Il n’est rien de plus facile que la préparation de ces ratafias, rien d’aussi récréatif et qui occupe plus agréablement les loisirs d’une bonne ménagère de campagne, dont les soins les plus doux sont de veiller aux approvisionnemens de son ménage, et de procurer quelques jouissances à ceux qui sont l’objet de toute sa sollicitude, et qu’elle voit avec peine soumis à des privations sans nombre, au milieu de leurs longs et pénibles travaux. Sans cesse occupée des moyens qui pourraient la conduire heureusement à ce but, elle fait de nombreuses recherches pour multiplier ses recettes, et torture, pour ainsi dire, son esprit pour perfectionner celles qui sont en sa possession. Mais qu’elle se souvienne bien que ses vœux ne pourront être remplis qu’autant qu’elle opérera avec méthode ; et pour cela il faut qu’elle fasse, avant tout, le choix de ses matières premières, que le goût la dirige dans les doses plutôt que les écrits, et surtout qu’elle observe exactement tout ce qui concerne l’infusion et la macération.

L’on entend par infusion l’action plus ou moins prolongée d’un liquide quelconque sur certaines substances dont on veut extraire les principes, avec ou sans le secours de la chaleur.

Si l’on opère avec des feuilles ou des fleurs sèches, on les arrose d’abord avec un peu d’eau bouillante, et après leur avoir donné le temps nécessaire pour se développer et se ramollir, on y verse le restant de la dose préparée : de cette manière on conserve aux infusions toute la saveur et le parfum qui leur est convenable, et qu’elles perdent en partie lorsqu’elles sont faites en une seule fois.

═══

Tâche 1
Dans les données, mettez en liste JSON de chaînes, une chaîne par ligne, les lignes comprises entre celle qui contient « How many segments does this pie chart have? » et celle qui contient « To the nearest », incluses. Sautez les lignes vides et laissez les images de côté.

Données fournies
═══

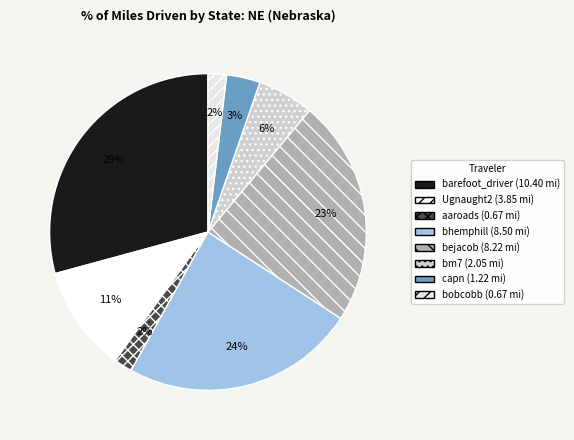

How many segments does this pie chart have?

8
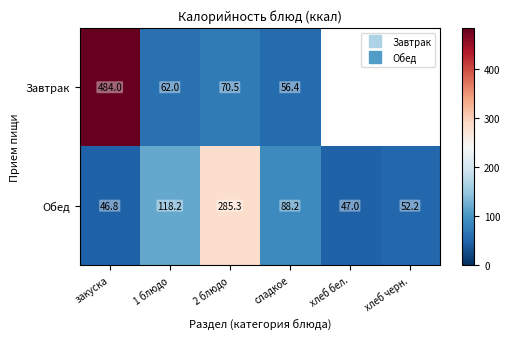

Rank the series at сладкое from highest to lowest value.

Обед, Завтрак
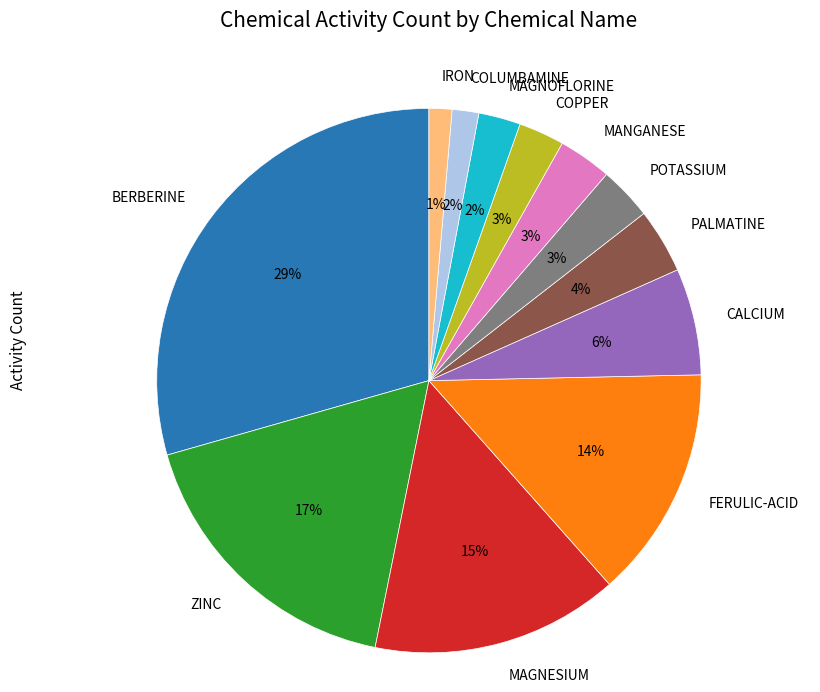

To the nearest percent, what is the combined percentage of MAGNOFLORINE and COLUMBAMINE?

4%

═══

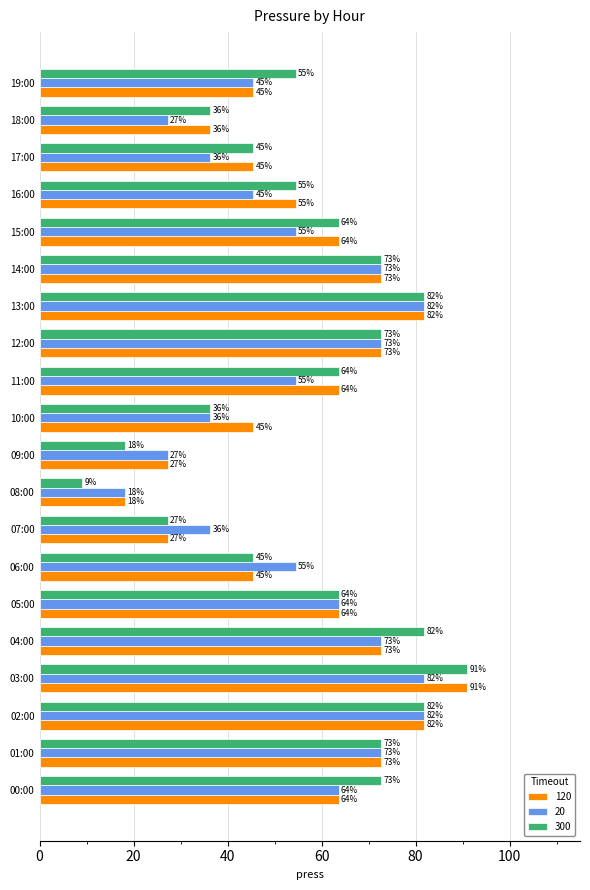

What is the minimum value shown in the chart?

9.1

═══

Tâche 2
Recopiez l'extrait sur les ratafias de « L’on entend par » à « de la chaleur. », inclus, en remplaçant « liquide » par « fluide ».

Résultat 1
[
  "How many segments does this pie chart have?",
  "8",
  "Rank the series at сладкое from highest to lowest value.",
  "Обед, Завтрак",
  "To the nearest percent, what is the combined percentage of MAGNOFLORINE and COLUMBAMINE?"
]

Résultat 2
L’on entend par infusion l’action plus ou moins prolongée d’un fluide quelconque sur certaines substances dont on veut extraire les principes, avec ou sans le secours de la chaleur.